═══ Exercise materials ═══

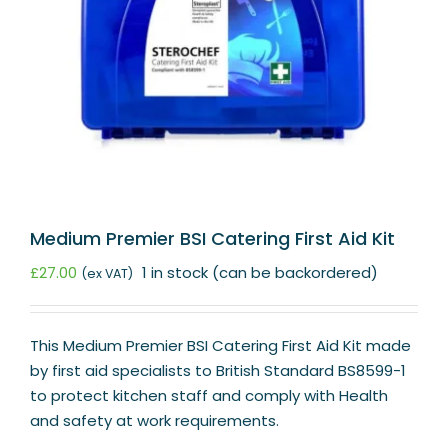
Medium Premier BSI Catering First Aid Kit
£
27.00
1 in stock (can be backordered)
(ex VAT)
This Medium Premier BSI Catering First Aid Kit made
by first aid specialists to British Standard BS8599-1
to protect kitchen staff and comply with Health
and safety at work requirements.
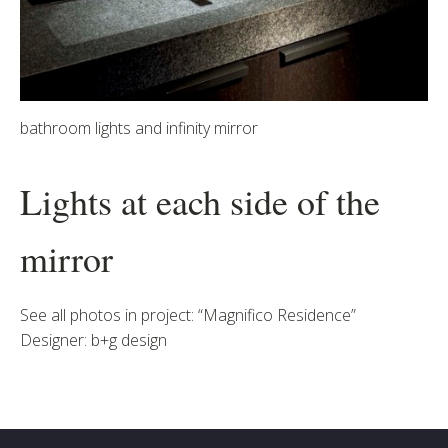
bathroom lights and infinity mirror
Lights at each side of the
mirror
See all photos in project: “Magnifico Residence”
Designer: b+g design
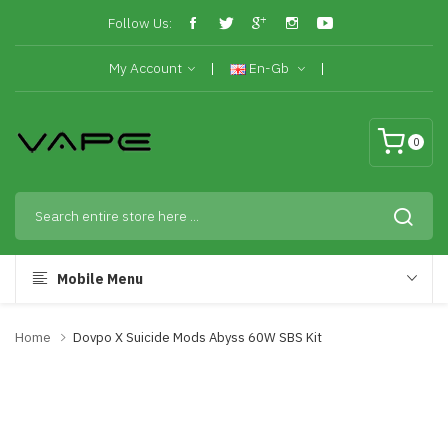
Follow Us:
My Account
En-Gb
0
Mobile Menu
Home
Dovpo X Suicide Mods Abyss 60W SBS Kit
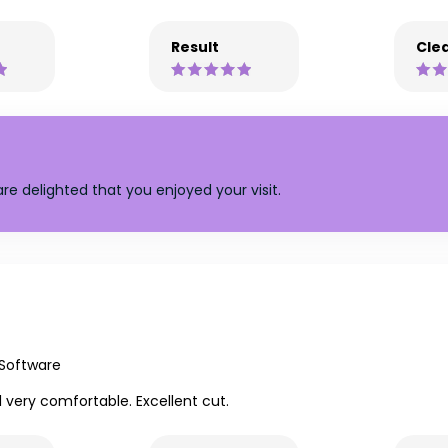
Result
Clea
re delighted that you enjoyed your visit.
 Software
l very comfortable. Excellent cut.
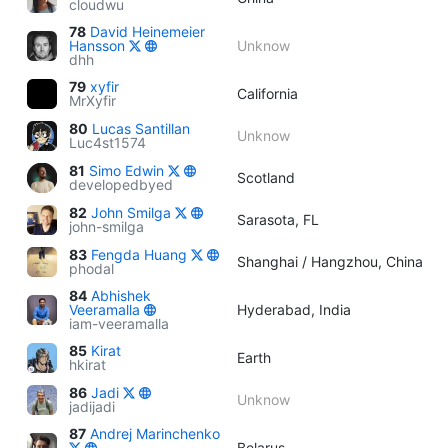
cloudwu
78
David Heinemeier
Hansson
Unknow
dhh
79
xyfir
California
MrXyfir
80
Lucas Santillan
Unknow
Luc4st1574
81
Simo Edwin
Scotland
developedbyed
82
John Smilga
Sarasota, FL
john-smilga
83
Fengda Huang
Shanghai / Hangzhou, China
phodal
84
Abhishek
Veeramalla
Hyderabad, India
iam-veeramalla
85
Kirat
Earth
hkirat
86
Jadi
Unknow
jadijadi
87
Andrej Marinchenko
Belarus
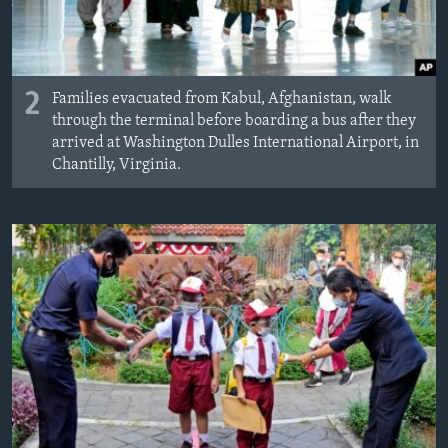
2
Families evacuated from Kabul, Afghanistan, walk
through the terminal before boarding a bus after they
arrived at Washington Dulles International Airport, in
Chantilly, Virginia.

═══

■ What you will do
All of the entries above are to be duplicated exactly, with every image left out.

■ Task result
Medium Premier BSI Catering First Aid Kit
£
27.00
1 in stock (can be backordered)
(ex VAT)
This Medium Premier BSI Catering First Aid Kit made
by first aid specialists to British Standard BS8599-1
to protect kitchen staff and comply with Health
and safety at work requirements.
bathroom lights and infinity mirror
Lights at each side of the
mirror
See all photos in project: “Magnifico Residence”
Designer: b+g design
Follow Us:
My Account
En-Gb
0
Mobile Menu
Home
Dovpo X Suicide Mods Abyss 60W SBS Kit
Result
Clea
re delighted that you enjoyed your visit.
 Software
l very comfortable. Excellent cut.
cloudwu
78
David Heinemeier
Hansson
Unknow
dhh
79
xyfir
California
MrXyfir
80
Lucas Santillan
Unknow
Luc4st1574
81
Simo Edwin
Scotland
developedbyed
82
John Smilga
Sarasota, FL
john-smilga
83
Fengda Huang
Shanghai / Hangzhou, China
phodal
84
Abhishek
Veeramalla
Hyderabad, India
iam-veeramalla
85
Kirat
Earth
hkirat
86
Jadi
Unknow
jadijadi
87
Andrej Marinchenko
Belarus
2
Families evacuated from Kabul, Afghanistan, walk
through the terminal before boarding a bus after they
arrived at Washington Dulles International Airport, in
Chantilly, Virginia.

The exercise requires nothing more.